Chelsea Curtis

Our Right to Know: Chelsea Curtis

Reporter gathers data to shed light on the crisis of missing and murdered Indigenous people.

By Sydney Sims

You could call it journalistic intuition. However, Chelsea Curtis said it simply started as an observation.

A crime reporter by trade, Curtis noticed that there was no ongoing dedicated reporting on the Native American community in Arizona, or following crimes that happened from reservation to reservation and the implications that cycle plays on generations of families.

“Arizona has 22 federally recognized tribes, including the Navajo Nation, which is the largest in land size, but also population in the nation,” she said. “To me, it was just interesting that there wasn’t one designated reporter covering criminal justice issues. I just felt like there were so many people that were being affected, but rarely could, pinpoint a name, pinpoint a specific case, because they just weren’t getting coverage.”

In that gap of information, she saw an opportunity to highlight hidden stories that could help connect trend lines between missing and murdered Indigenous people. At the time, she was covering policing issues for The Arizona Republic, which sparked her interest to dive deeper into tribal communities.

Given her own heritage as a member of the Navajo Nation, Curtis believed she would be well suited to take on the project she first presented while interviewing for a job with the Arizona Luminaria.

“Arizona Luminaria was hiring for a general assignment reporter, and I applied for it,’ she said. “In the interview, I said this project is what I want to do. And they were like, we actually know somebody who can help with that.”

AZ Luminaria connected Curtis with Tara Gatewood at the International Women’s Media Foundation.
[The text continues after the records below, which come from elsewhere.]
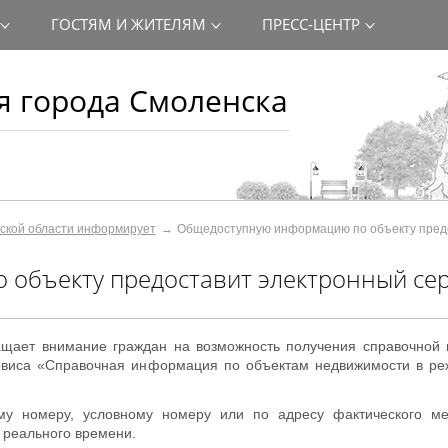
ГОСТЯМ И ЖИТЕЛЯМ
ПРЕСС-ЦЕНТР
 города Смоленска
ской области информирует
Общедоступную информацию по объекту пред
объекту предоставит электронный се
ащает внимание граждан на возможность получения справочной
рвиса «Справочная информация по объектам недвижимости в реж
у номеру, условному номеру или по адресу фактического ме
 реального времени.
Gatewood, who leads the organization’s Indigenous Fund, agreed to fund the small non-profit newsroom with a one-year grant so Curtis could create a statewide database focused specifically on missing and murdered Indigenous women, transgender women, and two-spirit people.

But, it hasn’t been a small feat.

Curtis has submitted over 100 public records requests to various law enforcement agencies at the federal, state, and local levels. Some have been fulfilled while she is still waiting to hear from others.

“Initially, I was requesting just a list of cases relating to Native Americans,” she said.  “From there, I started narrowing that down because records can be costly to just focus on women. So, I was requesting for all Native Americans, and then I was purchasing the actual reports for just women, but there were a lot of instances where I didn’t get responses.”

The lack of response Curtis is the biggest challenge in creating a database of this sort. And,  because indigenous tribes are federally recognized as sovereign nations, there are, oftentimes, discrepancies in laws among tribes.

Along with their own police forces and legal procedures, tribes often have their own open record laws – if they have any at all. Doubled with the culture of mistrust Curtis says many Indigenous communities harbor towards the American federal government, and many tribes have unique laws regarding who can gain access to information.

“They have that right to designate what their own laws are and who gets what information,” Curtis says. “I’m doing my best to navigate that in a way that’s sensitive to the tribal communities, but also trying to be an advocate, in a way, for free press and journalism so it’s a little complicated.”

A consortium of Indigenous and other journalism groups has issued a pledge to encourage tribal government officials to commit to transparency on behalf of their citizens and outline specific measures to reach this goal.

Another barrier is misidentification of ethnicity and gender in some of the cases, which Curtis says happens especially in the cases of transgender and two-spirit victims.

Two-spirited refers to a concept in native American culture where a person embodies both feminine and masculine spirits.

With what she has gathered, Curtis has been able to find trendlines and connections in unique cases that span tribes statewide, like intimate partner violence and substance abuse.

“At least initially, in the Missing and Murdered Indigenous People movement, there was this belief that a lot of Native American women were going missing or being murdered by Nonnatives,” she said. “The more the data is being uncovered, the more that we are learning that a lot of the women that are being impacted are by Indigenous men … a lot of times they are intimate partners. And, in many cases, these incidents stemmed from substance abuse like alcohol and drugs.”

Curtis and AZ Luminaria have, since, secured additional funding from the Data Liberation Project, to expand the current database, alongside profiles of the victims. The database has garnered a ton of positive attention from both the Indigenous communities and advocacy groups. “I just wanted to make it publicly accessible. I wanted to be out there comprehensive, people to know names,” she said. It was important to me to highlight that they are more than just numbers. They’re people.”

The immediate next steps are to continue working through the data, with hopes of extending research to missing and murdered Indigenous men.

But even in expansion, her mission will be the same: using data to advocate for more comprehensive coverage of the missing and murdered Indigenous people crisis.

“This database is just the beginning,” she said. “I want this project to serve as the foundation.”